Les « complotistes », qui ont eu encore une fois du grain à moudre, n’ont pas été les seuls à trouver cela suspect. « Des responsables des Nations-Unies et des autorités palestiniennes ont fait remarquer qu’Israël pourrait avoir construit de toutes pièces l’histoire des trois jeunes enlevés par le Hamas – Eyal Yifrach, Gilad Shaar et Naftali Frenkel », écrivait encore Israel Today le 18 juin. Et le célèbre contestataire Gilad Atzmon s’exprimait ainsi le 19 juin : « Il n’y a pas de preuve claire que les trois colons israéliens ont été enlevés. Plus le temps passe, plus on voit d’analyses considérant que cette nouvelle affaire est encore une opération sous faux pavillon menée par les Israéliens. Cela fait penser à la devise du Mossad :"Fais la guerre en trompant l’ennemi". Pendant que nous analysons les indices à notre disposition, nous constatons que "l’enlèvement" donne à Israël une occasion de frapper brutalement les chefs et les civils palestiniens. » En bref : cette histoire de kidnapping n’est pas bien passée – même pas auprès des médias alignés. Plus les doutes augmentaient, plus les Israéliens cherchaient d’urgence des preuves.

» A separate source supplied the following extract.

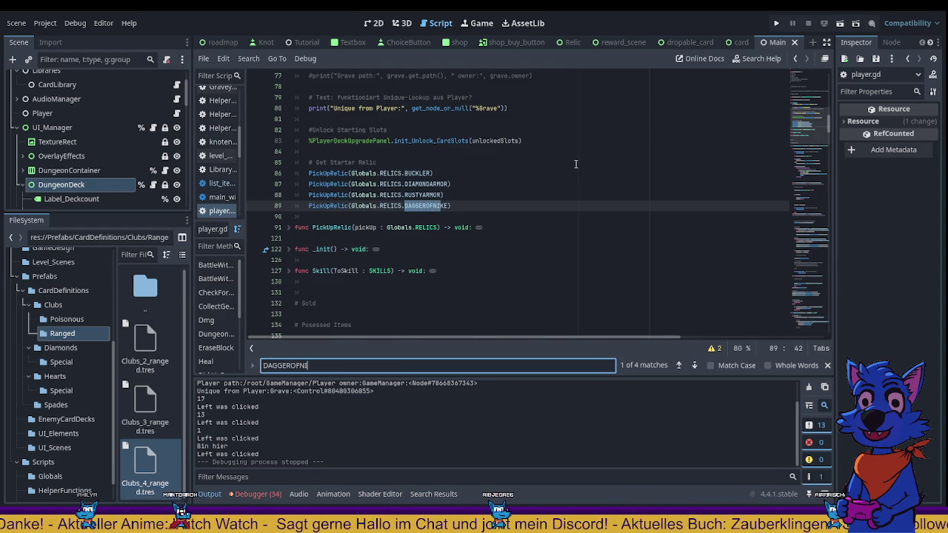
pyautogui.click(695, 365)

Et puis voilà, le 30 juin 2014, on a tout à coup trouvé les adolescents morts. Et donc, qui les a tués ? Quand même pas le Mossad ? Pas forcément. Car les critiques doutent de l’enlèvement lui-même. Peut-être les services secrets israéliens se sont-ils contentés d’un événement médiatique – c’est-à-dire de facto d’une mise en scène. Des témoins ont fait remarquer le manque de larmes et, semble-t-il, des civières vides lors de la cérémonie des obsèques, et considèrent qu’il ne s’agissait que d’une représentation.
D’après l’armée israélienne, la voiture des ravisseurs a été retrouvée, ainsi que du sang et des douilles sur les sièges. N’oublions pas cependant que tout militaire, sur la terre, a non seulement le droit de tuer, mais aussi de mentir. Le lendemain de la découverte des cadavres, le 1er juillet, les autorités on présenté une nouvelle preuve : l’enregistrement d’un prétendu appel au secours des jeunes, jusque-là « tragiquement négligé », selon le The Jewish Daily Forward : « Ils m’ont enlevé » est censé avoir dit un des adolescents sur son portable. Puis des cris et des coups ; enfin des tirs étouffés. Puis on n’entend plus que l’autoradio chantonner. Ça a l’air vrai, non ?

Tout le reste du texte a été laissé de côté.